SABERES TRANSDISCIPLINARES E ORGÂNICOS.

domingo, 15 de junho de 2025

Fé, Razão e Sentimento Uma Breve Reflexão sobre 1 Coríntios 13:13 e as Obras de Dostoiévski.

 

A fé, a razão e o sentimento. Três forças fundamentais que moldam nossa percepção do mundo e de nós mesmos. A primeira, a fé, é um movimento da alma que transcende o visível e o racional, uma entrega ao invisível, ao que não se pode tocar, mas que nos transforma no mais profundo do ser. A segunda, a razão, é o esforço da mente humana para ordenar o caos, estabelecer certezas, buscar explicações para as questões imperturbáveis da existência. E o sentimento, esse território nebuloso onde os corações se perdem e se encontram, traduz nossas vivências mais íntimas, aquelas que não podem ser completamente racionalizadas, mas que nos formam e nos constituem como seres humanos.

No versículo de 1 Coríntios 13:13, Paulo nos lembra que “agora, pois, permanecem a fé, a esperança e o amor, estes três; mas o maior destes é o amor”. Este versículo sintetiza a complexa interdependência entre esses três pilares da existência humana. A fé, a razão e o sentimento, ao longo da vida, são como forças em constante tensão, se confrontando, se complementando e, muitas vezes, se contradizendo. Mas, ao final, o amor – como uma síntese da fé, da razão e do sentimento – emerge como o maior de todos. Não um amor romântico ou idealizado, mas um amor mais profundo, mais complexo, que engole todas as nossas certezas, acolhe nossas dúvidas e sustenta nossa busca incessante por sentido.

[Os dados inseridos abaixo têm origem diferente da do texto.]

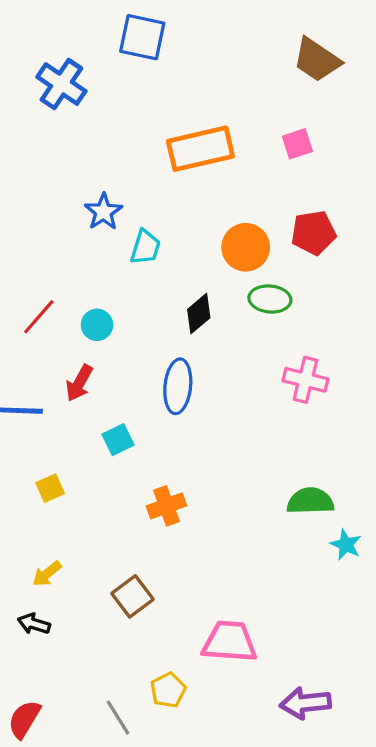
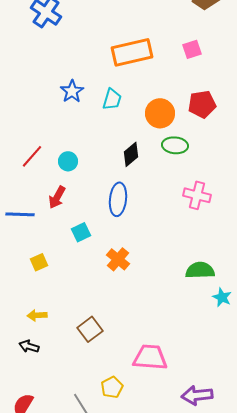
cyan trapezoid: (145, 247) -> (112, 99), moved
orange cross: (166, 506) -> (118, 259), moved, turned -30
yellow arrow: (47, 574) -> (37, 315), turned 36

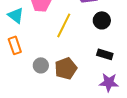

Fiódor Dostoiévski, em suas obras, como Os Irmãos Karamazov e Crime e Castigo, mergulha nas profundezas dessa luta entre a fé, a razão e o sentimento. Ele nos mostra, por meio de seus personagens torturados, que a razão humana, quando isolada de uma fé transcendental, pode se tornar uma ferramenta de desespero, de negação da própria humanidade. Raskólnikov, por exemplo, em Crime e Castigo, tenta justificar, com sua razão fria e calculista, o assassinato como um meio para um fim maior, mas é incapaz de suportar o peso do sentimento de culpa que o consome, uma vez que se distancia da moralidade e da fé. O sentimento, por mais que ele tente negar, nunca é eliminado, e a razão, sem a fé, se perde.

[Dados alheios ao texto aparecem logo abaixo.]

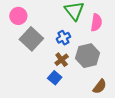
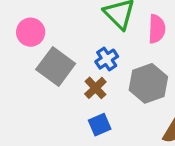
brown cross: (62, 60) -> (95, 88), moved
blue square: (55, 78) -> (100, 125), turned 32

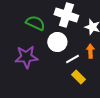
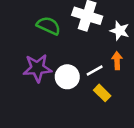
white circle: (57, 42) -> (67, 77), moved

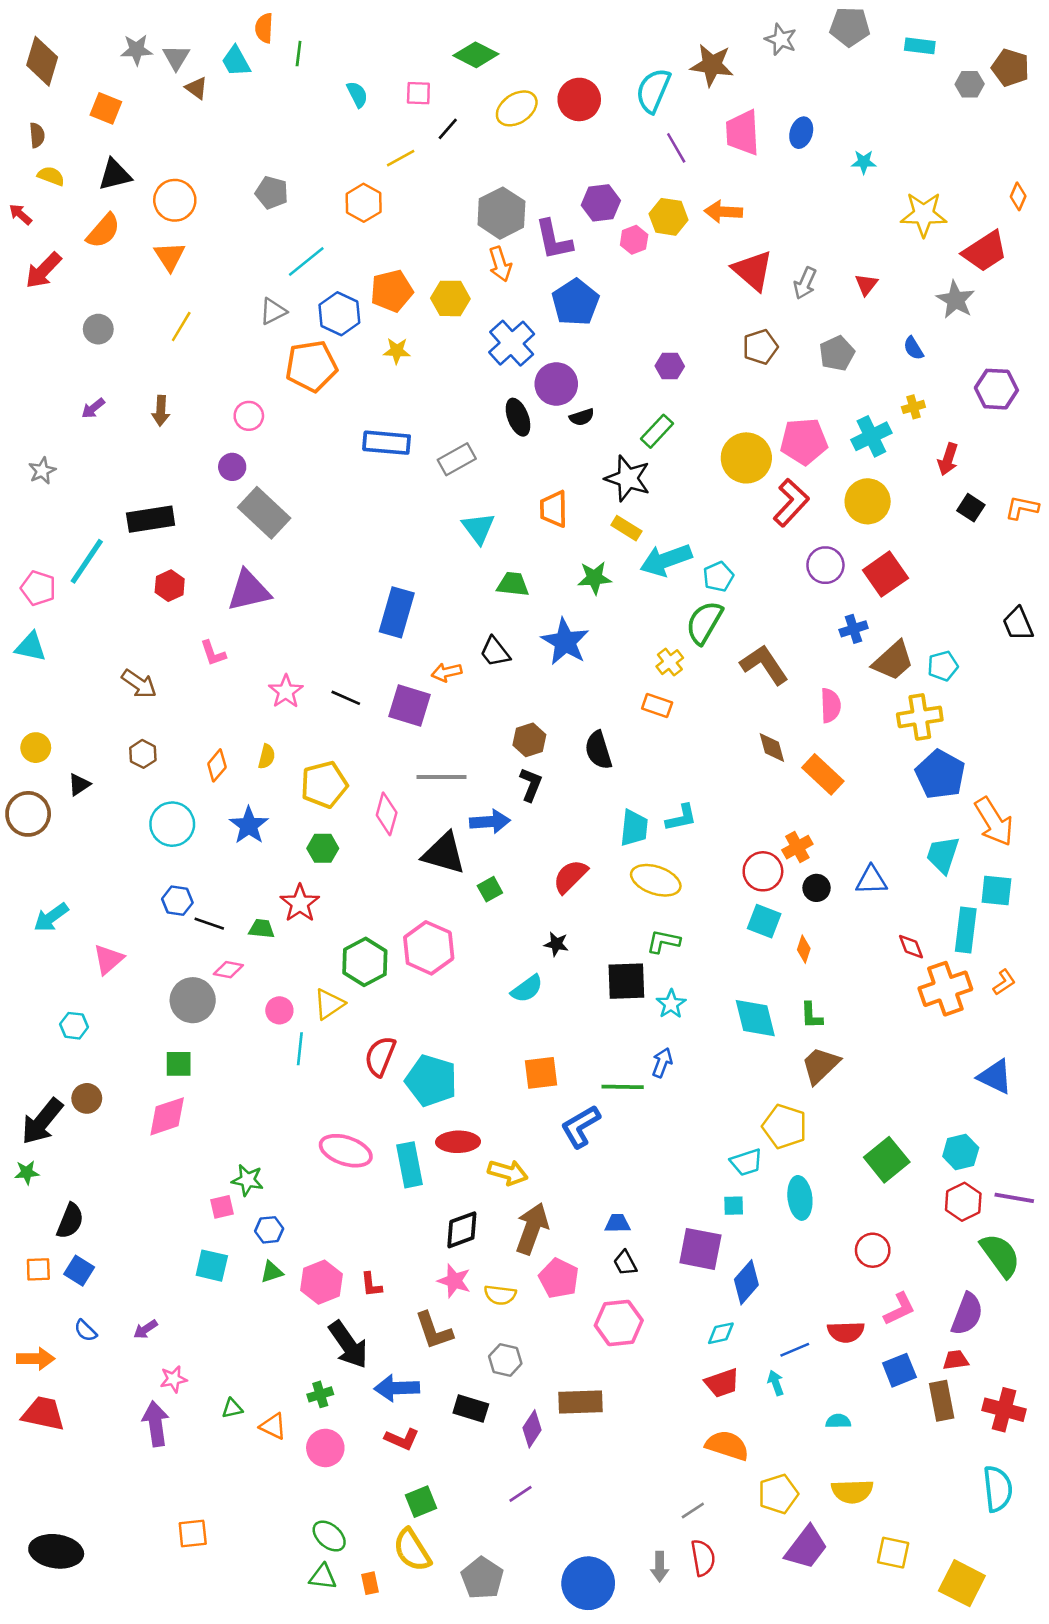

Já em Os Irmãos Karamazov, Dostoiévski nos apresenta a visão contrastante de Ivã Karamazov, que representa a razão pura, a lógica que se questiona até o infinito, mas que, sem o respaldo da fé, mergulha no abismo da dúvida existencial. Ele busca encontrar respostas para o sofrimento humano, mas não consegue reconciliar a dor com um Deus de amor. A fé de seu irmão Alyosha, por outro lado, não está na resposta racional para o sofrimento, mas na aceitação do mistério da vida, algo que transcende a razão e o sentimento individual. Para Alyosha, o amor é a força que une todas essas facetas da existência.

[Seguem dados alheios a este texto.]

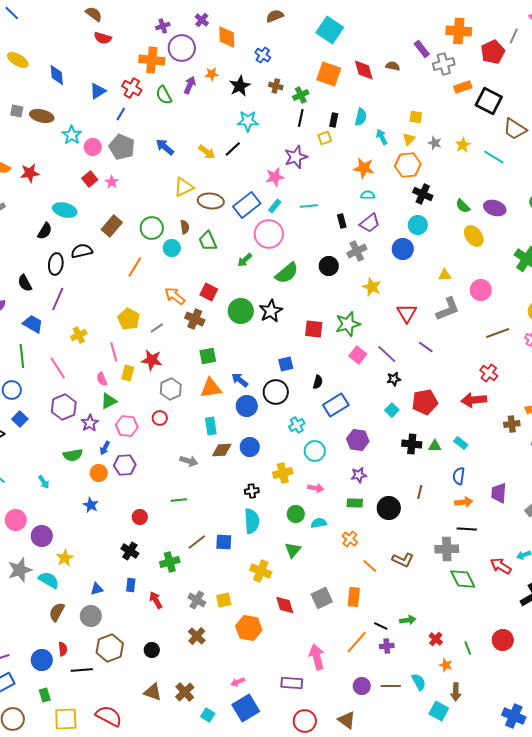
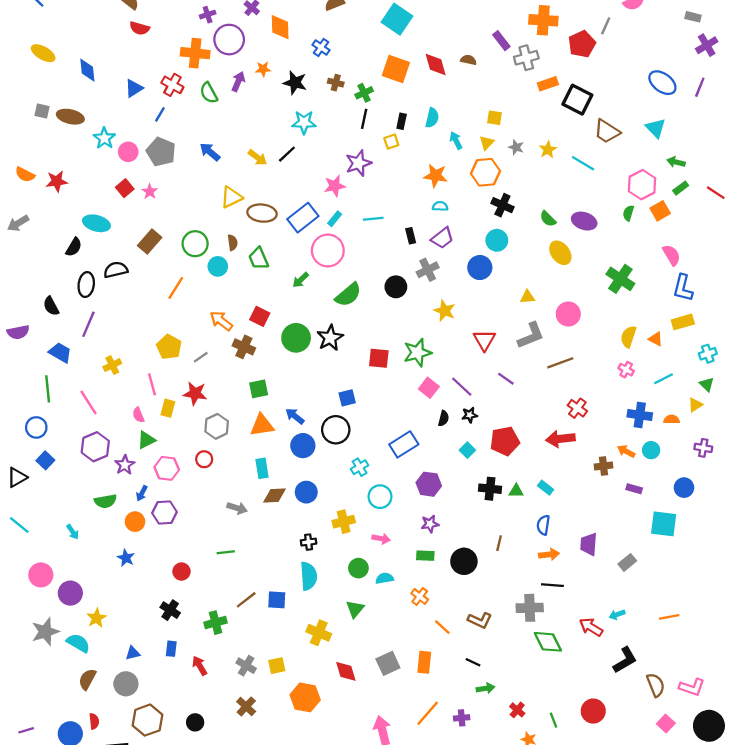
black star: (240, 86) -> (295, 83), turned -30
brown line: (498, 333) -> (560, 363), moved
black semicircle: (318, 382) -> (444, 418), moved
black line: (381, 626) -> (473, 662), moved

A fé, então, não é simplesmente uma crença cega ou uma abdicação da razão, mas uma forma de transcender as limitações da razão e do sentimento isolados. A fé verdadeira é aquela que não se impõe, mas que se revela no abraço do mistério e no acolhimento do sofrimento humano, como algo que nos ultrapassa e nos move, mesmo sem respostas definitivas.

A razão, quando separada da fé e do sentimento, torna-se uma espada que corta sem direção, que destrói mais do que constrói. No entanto, quando alinhada à fé e ao sentimento, a razão se torna o instrumento da criação, da descoberta e da compreensão do que é realmente essencial para a nossa existência.

E o sentimento, sem a razão e a fé, é um fogo sem direção, que consome sem construir. Mas quando o sentimento se integra à razão e à fé, ele se transforma em algo mais, algo que pode ser vivido com intensidade e profundidade, sem cair na superficialidade da paixão momentânea.

No fim, como Paulo nos ensina, o amor, que é a síntese da fé, da razão e do sentimento, é o maior. Não o amor fácil e imediato, mas o amor que se constrói na adversidade, que atravessa o sofrimento, que se mantém firme quando a razão falha e quando o sentimento vacila. Esse amor é a resposta que transcende todas as nossas limitações e nos conecta ao infinito.

E assim, a fé, a razão e o sentimento, embora diferentes em sua natureza, se entrelaçam e nos revelam o mais profundo da nossa humanidade: o desejo de encontrar sentido, de acreditar, de amar e de viver em harmonia com o que é maior do que nós.